The Presidents of Churches Together in England have expressed their deep sorrow at the alarming increase in violence and murder against Christians in many parts of the world. Receiving eye-witness reports of martyrdom in Iraq, Iran, Egypt, India, Pakistan and Indonesia among other places, the Presidents called upon all people of goodwill to uphold respect for the sanctity of life and the flourishing of every human being. Read the statement here
Bishop Tony Robinson, the Bishop of Wakefield, recently visited Pakistan. He said, “Almost every week I get emails from our contacts in Pakistan telling me about how members of the Christian Community have been the subject of violent attacks or false accusations of blasphemy.
“Our brothers and sisters in Pakistan live with the daily fear of persecution.”
Last year, Bishop Tony and Cardinal Vincent Nichols, President of the Catholic Bishops' Conference of England and Wales and one of the statement's signatories, were pictured (above left) lighting candles and praying together in Leeds for a Christian couple who were burned to death with their unborn daughter in Pakistan.
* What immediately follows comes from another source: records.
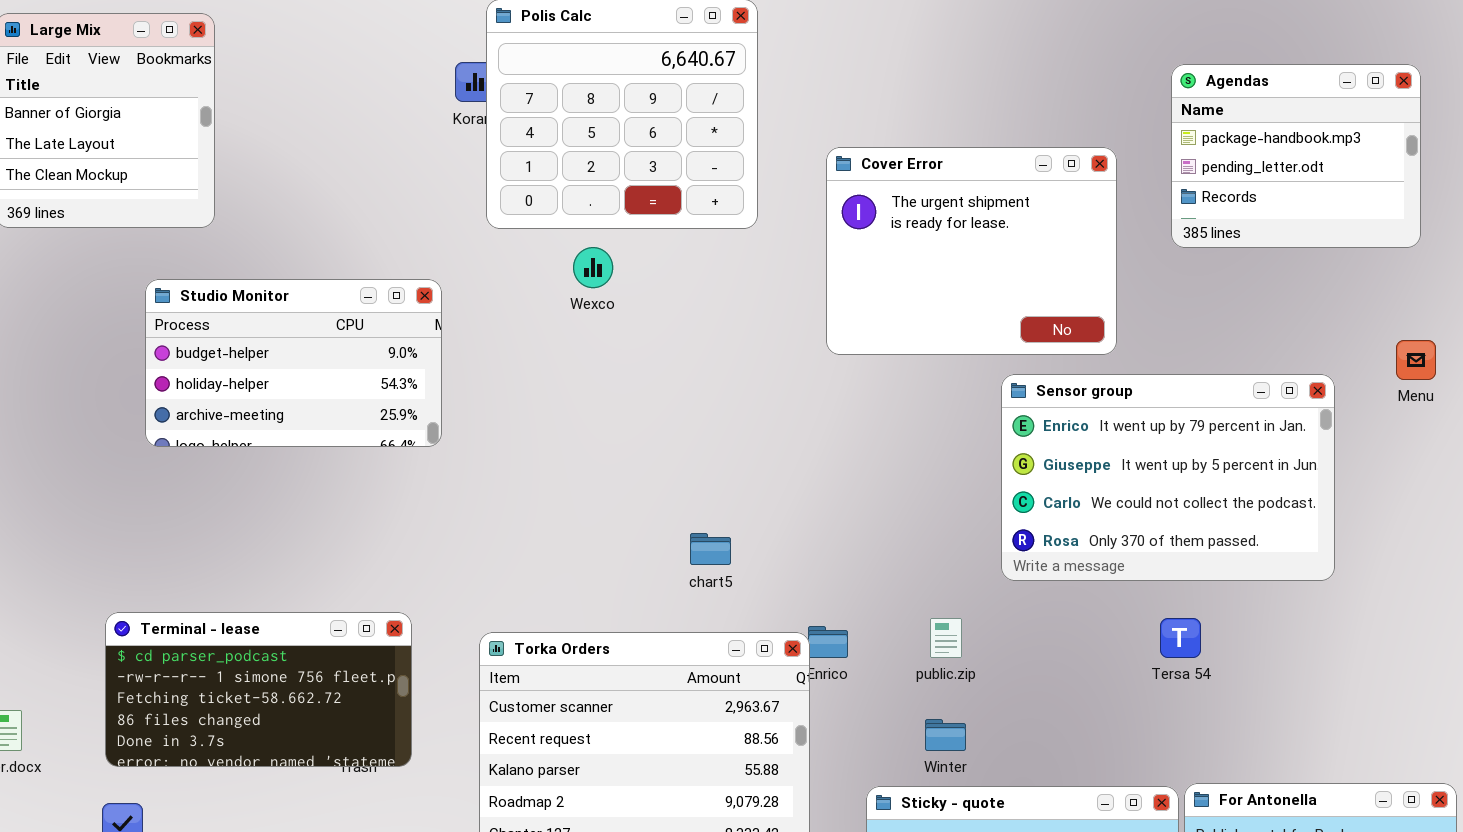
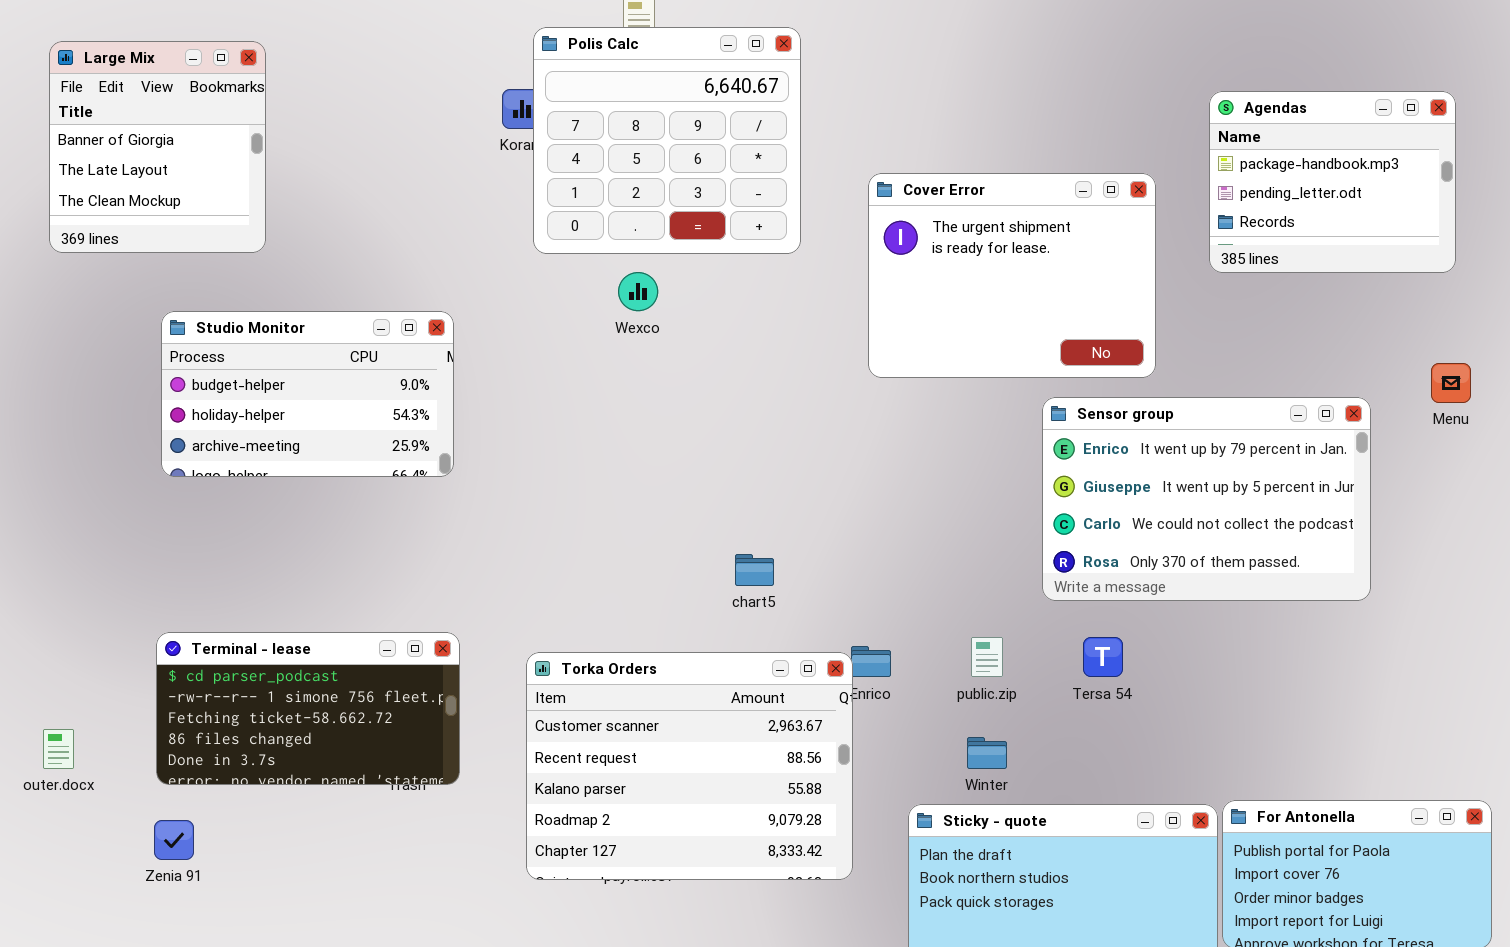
Studio Monitor: [145,279,442,447] -> [161,311,454,477], moved
Tersa 54: [1160,618,1201,658] -> [1083,637,1123,677], moved

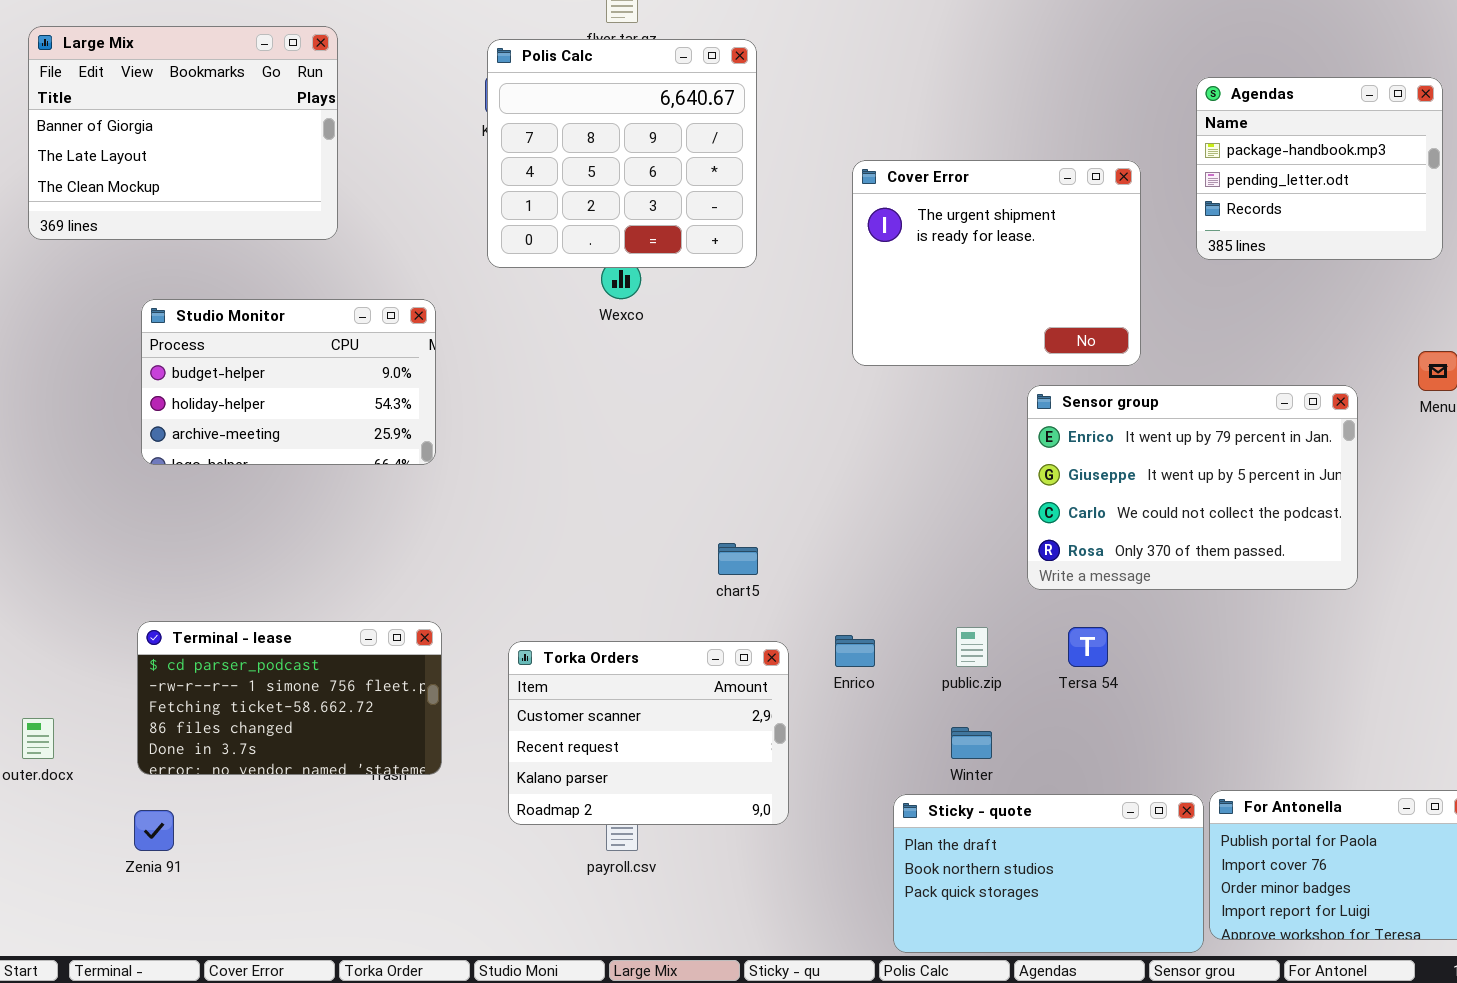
Polis Calc: [533,27,801,254] -> [487,39,757,268], moved
Large Mix: [49,41,266,253] -> [28,26,338,240], resized
Torka Orders: [526,652,853,880] -> [508,641,789,825], resized

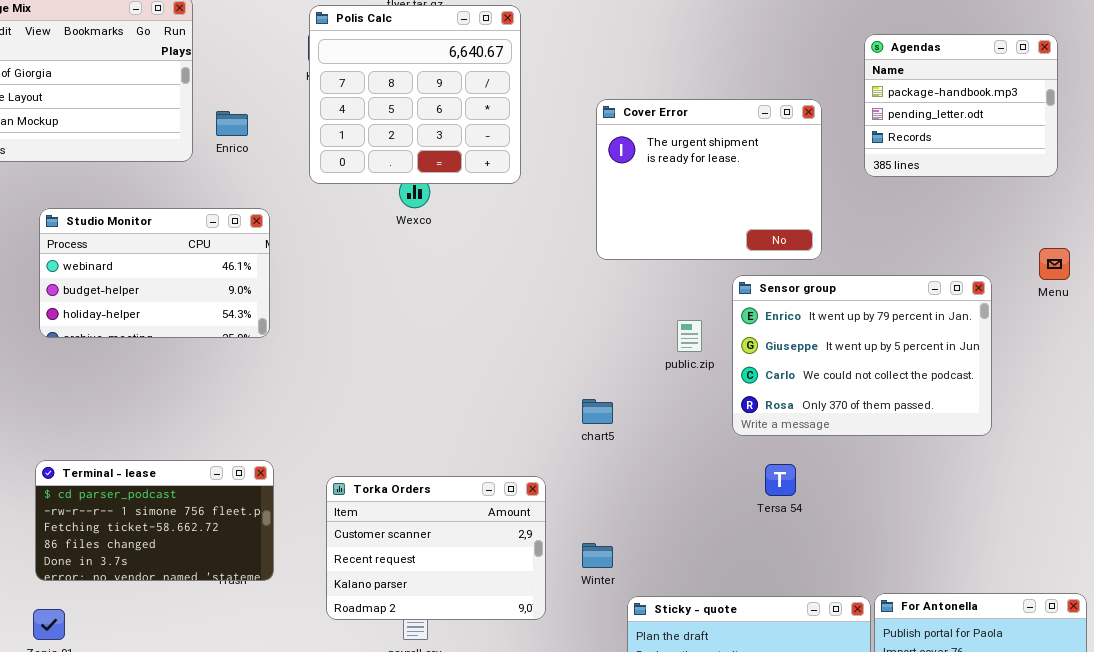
Studio Monitor: [141,299,436,465] -> [39,208,270,338], scrolled up 1 row
chart5: [718,543,758,575] -> [582,399,613,424], moved
public.zip: [956,627,988,667] -> [677,320,702,352], moved
Enrico: [835,635,875,667] -> [216,111,248,136], moved
Winter: [951,727,992,759] -> [582,543,613,568], moved

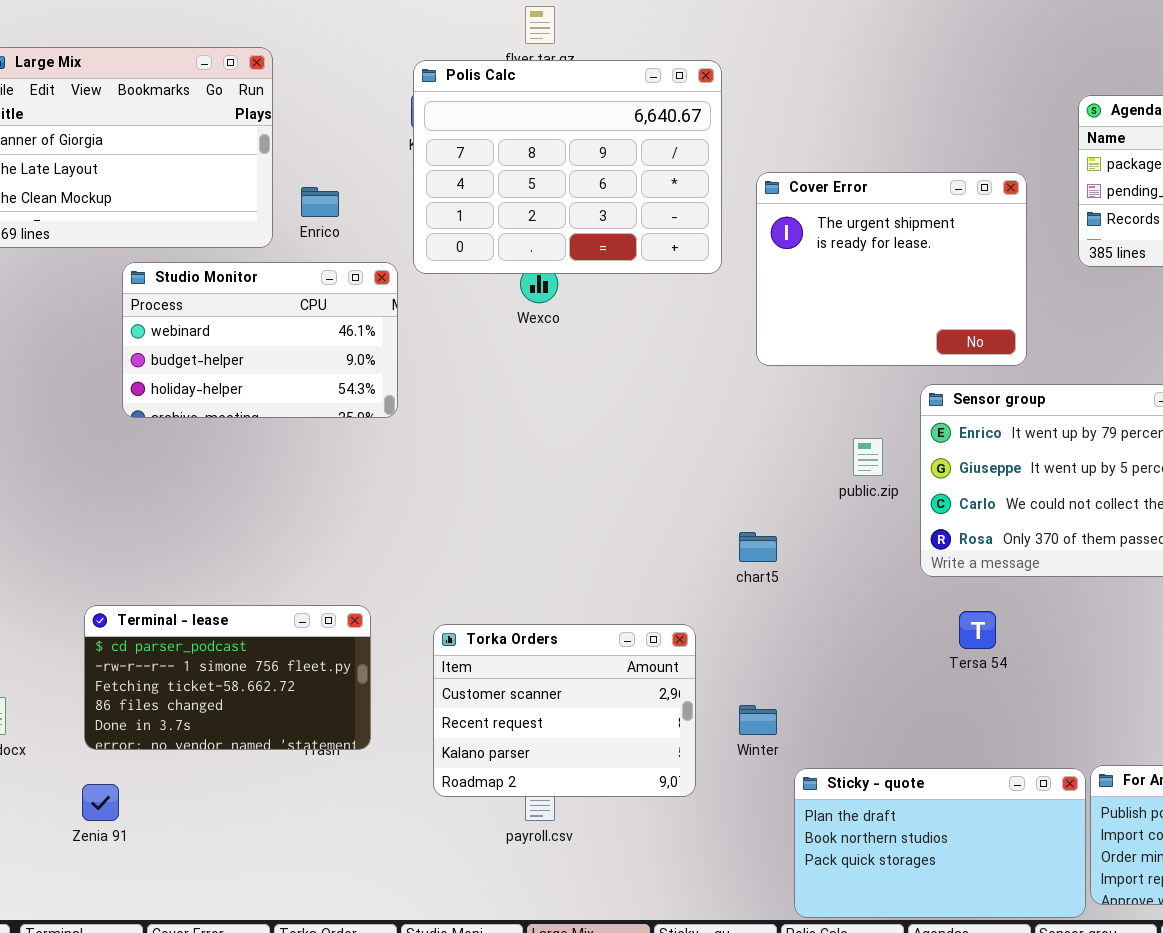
Polis Calc: [309,5,521,184] -> [413,60,722,274], resized
Studio Monitor: [39,208,270,338] -> [122,262,398,418], moved

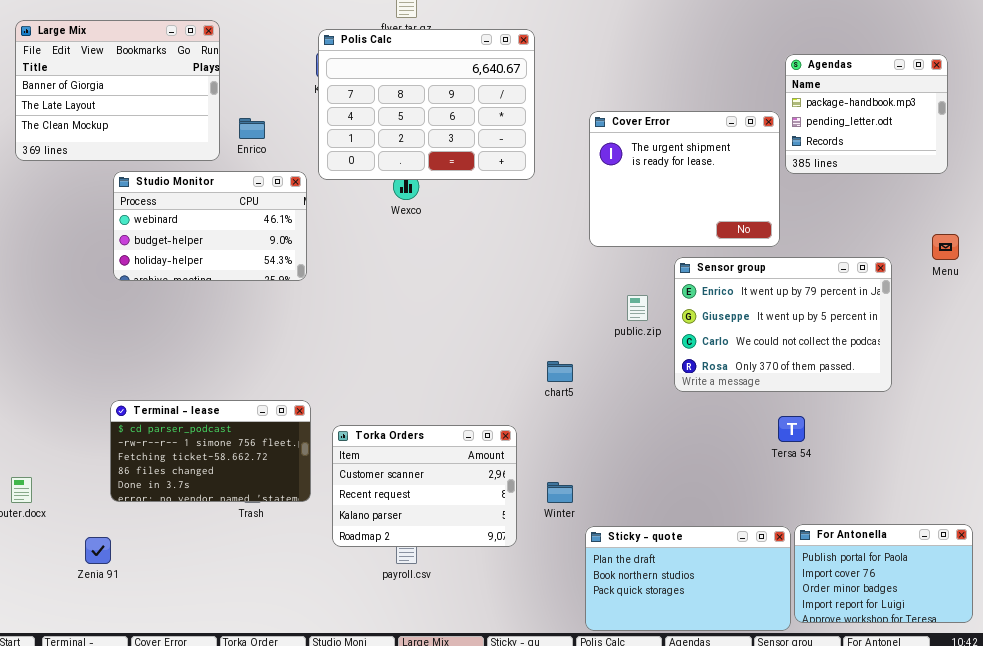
Cover Error: [756,172,1027,366] -> [589,111,780,247], moved
Terminal - lease: [84,605,371,750] -> [110,400,311,502], moved
Tersa 54: [959,611,996,649] -> [778,416,805,442], moved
The Bishops condemned the actions of the 1,200 strong mob in Pakistan who burned the couple amidst rumours they had burned verses of the Quran. They also appealed to the Pakistan Government to bring the perpetrators to justice and protect the rights of minorities and pledged to work together on this issue.
Nationally, Bishop Tony chairs the Archbishop of Canterbury's Pakistan Focus group, which supports relationships with the Church in Pakistan; Presence and Engagement, which supports the Church's mission in areas with large ethnic communities and he is also Episcopal Adviser to the Church of England's World Development Advisers Network.